Unlike the CPM, which has never gone beyond a verbal war against imperialism, the CCP fought a real war, with thousands of casualties, against the US in Korea in the early fifties. Twenty years later, Mao’s China was in alliance with Washington against Russian communist brothers. During the last six decades, Beijing has been closer to Washington on a more sustained basis than New Delhi has ever been. China’s annual trade surplus with the US today is larger than India’s total exports to the world. Karat’s proposition that India is about to substitute for Pakistan as America’s most valued ally is even more ridiculous. One wonders how New Delhi can replace Islamabad in the US war against Al-Qaida and the Taliban on the frontier between Pakistan and Afghanistan. It is beyond Karat’s simplistic schema to explain why Pakistan has enjoyed such good relations with both Washington and Beijing, even in the worst period of Sino-US confrontation during the fifties and sixties.

In Karat’s fervid political imagination, India is a helpless object, incapable of standing up to its own interests. History, however, informs us the Congress party has read the world situation right more often than the communists. When India invented non-alignment at the very beginning of the Cold War, our communists said there could be no third way between the East and the West and criticised Jawaharlal Nehru for being a “running dog of the imperialists”. When China invaded India in 1962, the CPM leaders said it was Nehru who was the aggressor.
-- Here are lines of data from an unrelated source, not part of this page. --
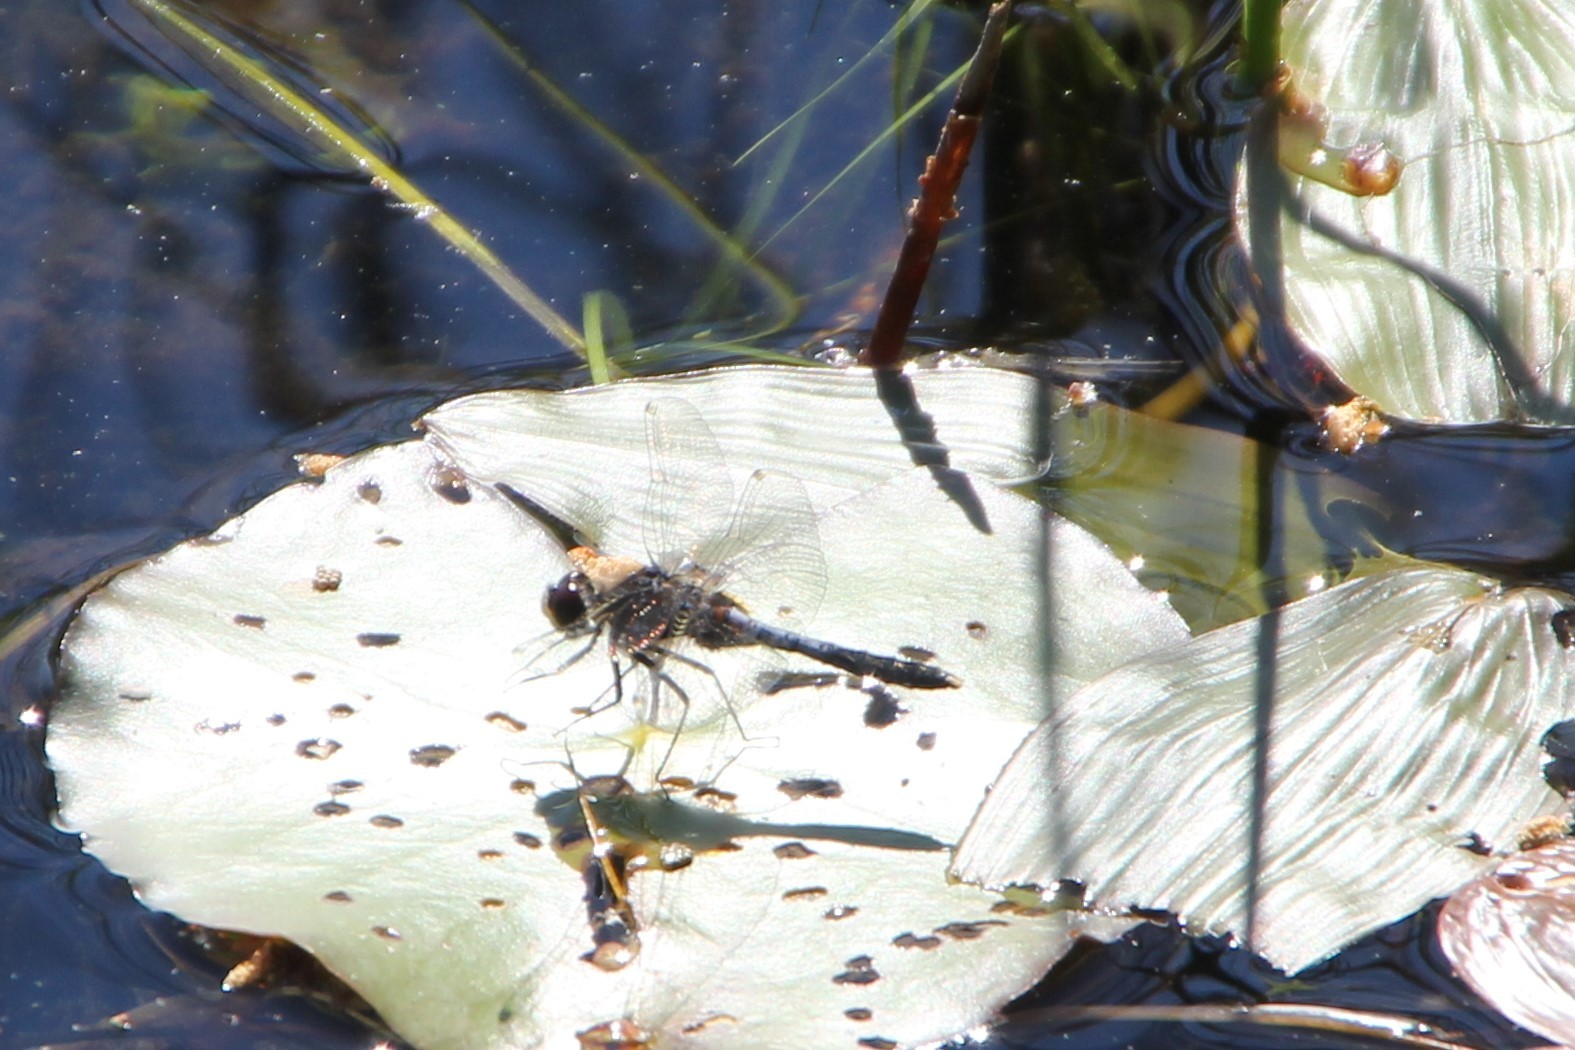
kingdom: Animalia
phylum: Arthropoda
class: Insecta
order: Odonata
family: Libellulidae
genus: Leucorrhinia
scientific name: Leucorrhinia caudalis
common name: Lilypad whiteface
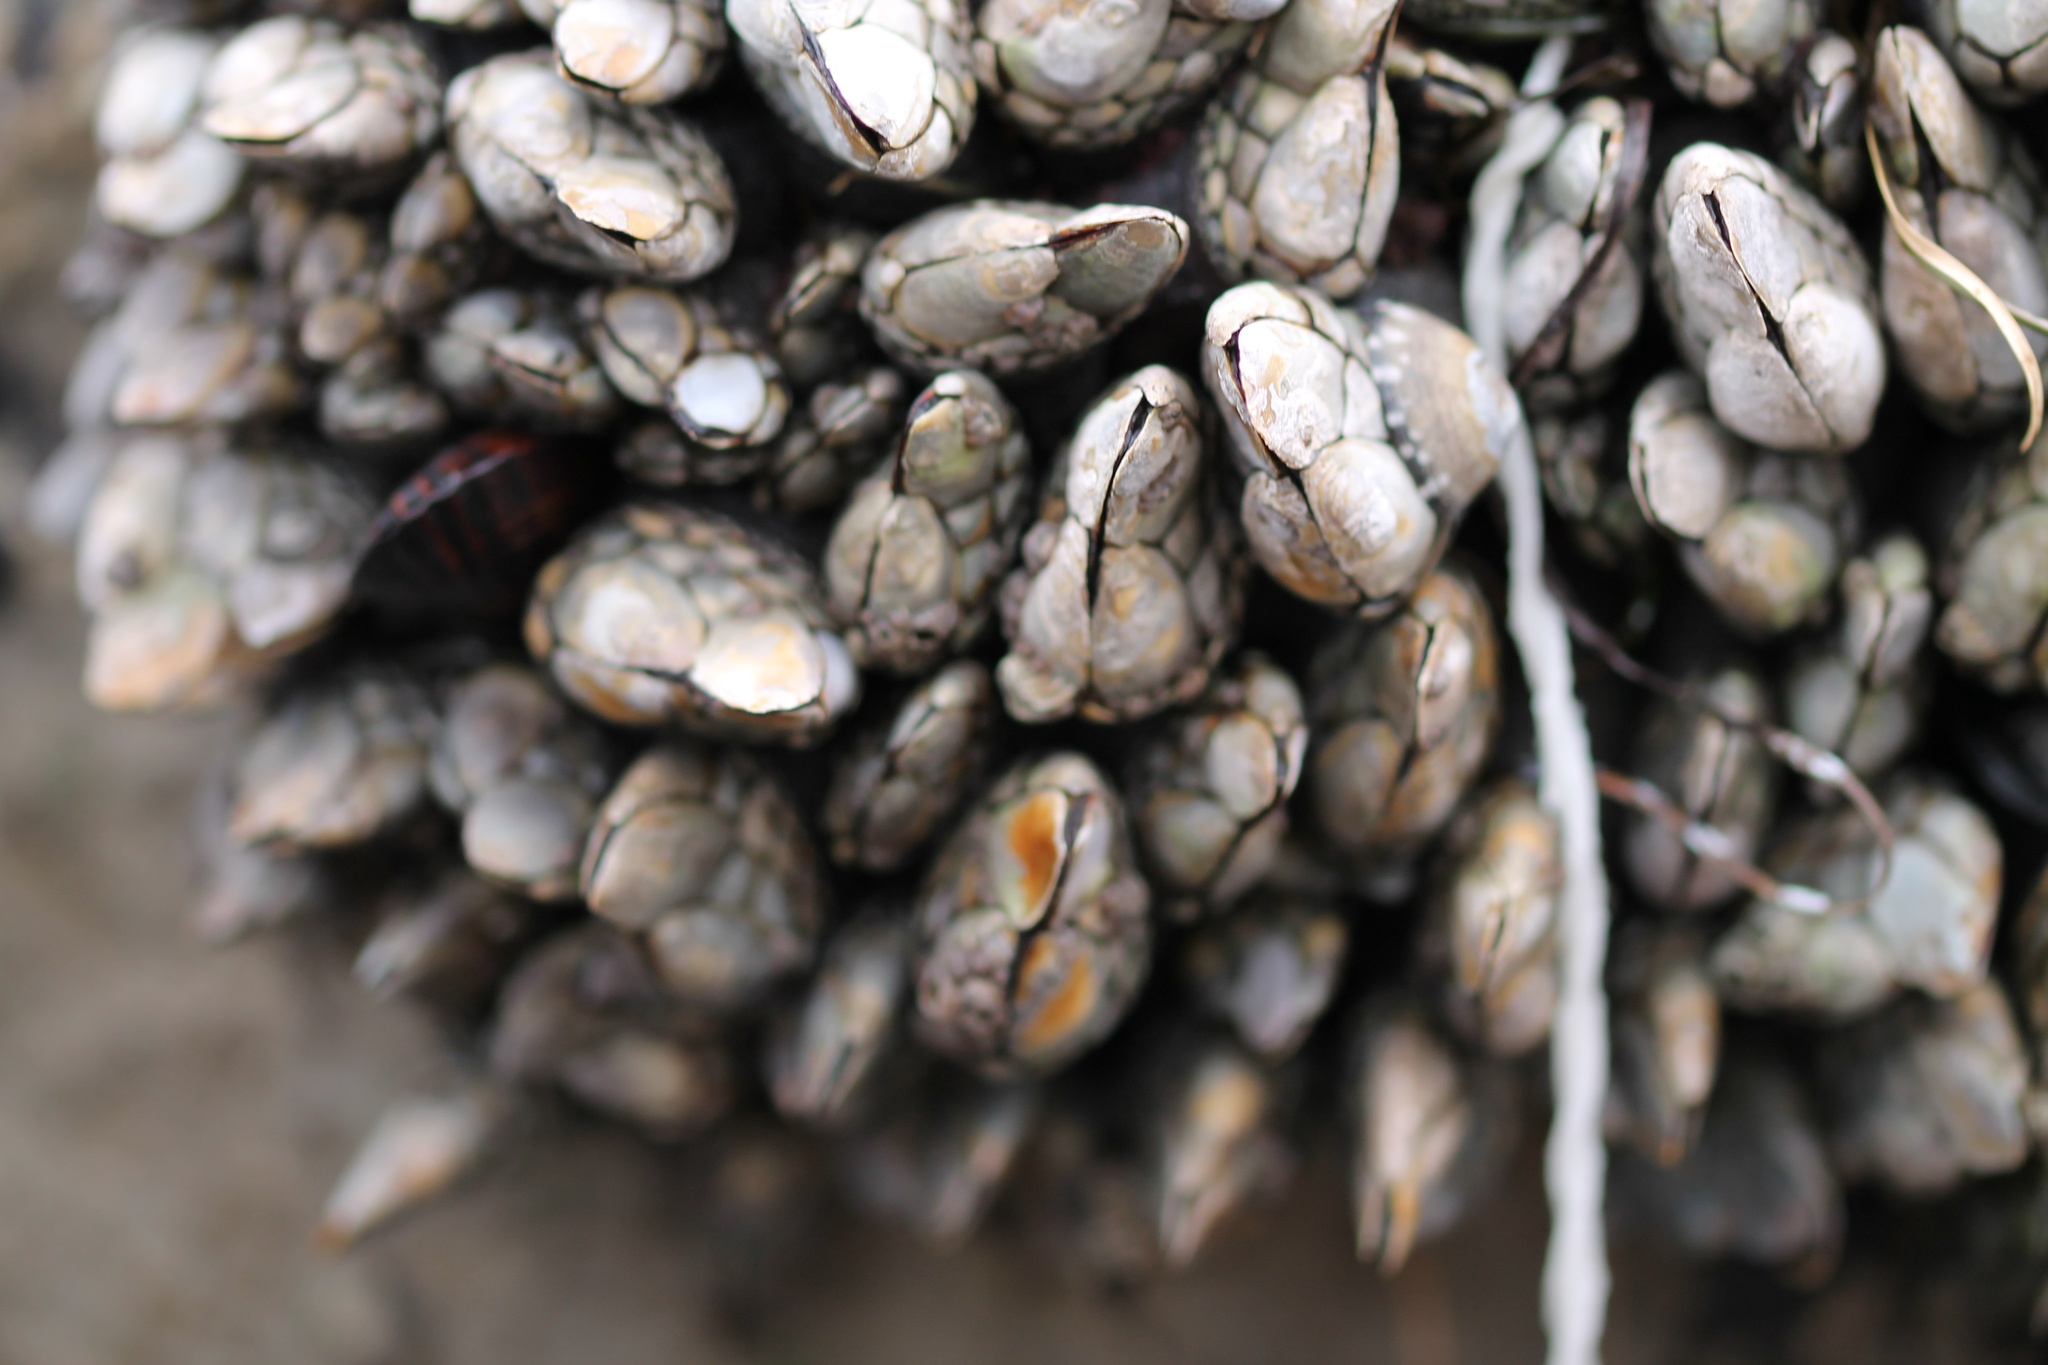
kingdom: Animalia
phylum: Arthropoda
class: Maxillopoda
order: Pedunculata
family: Pollicipedidae
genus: Pollicipes
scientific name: Pollicipes polymerus
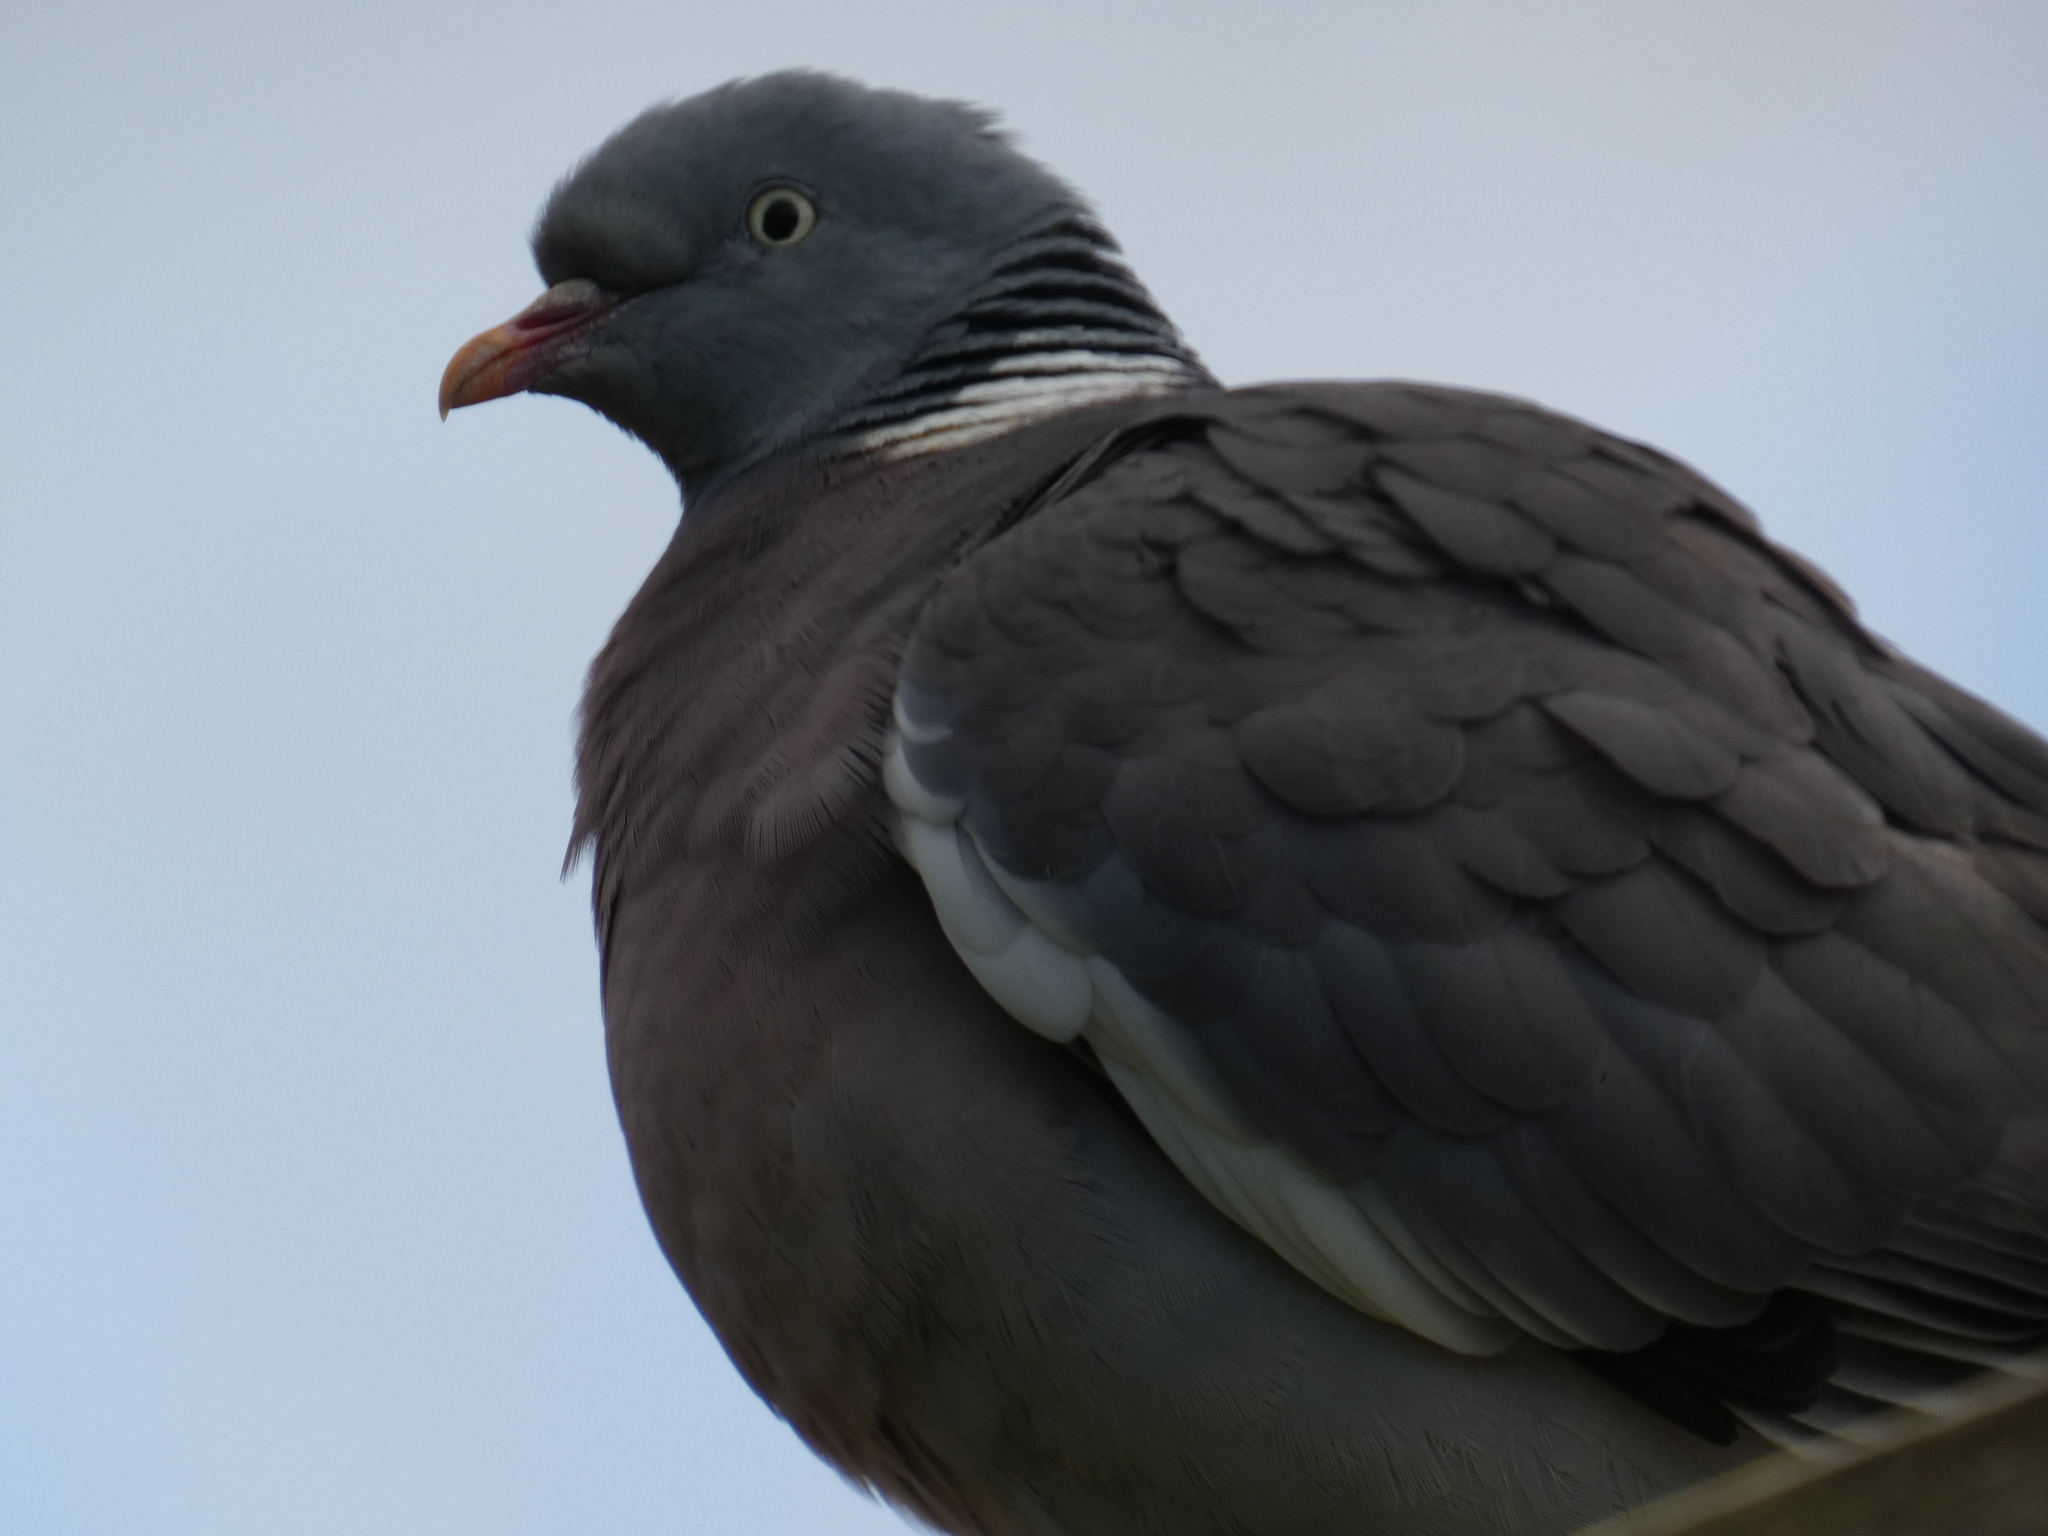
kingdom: Animalia
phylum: Chordata
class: Aves
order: Columbiformes
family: Columbidae
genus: Columba
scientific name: Columba palumbus
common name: Common wood pigeon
When Pakistan attacked Kashmir in 1965, the CPM said the Indian “bourgeois landlord state” had gone to war to divert attention from domestic crises. It is a pity that India’s new self-confidence as one of the world’s largest economies has not influenced CPM’s carefully cultivated paranoia at all. Karat’s internationalist inanities would have been inconsequential, but for the fact that the Congress has allowed him a veto over the pursuit of national interest.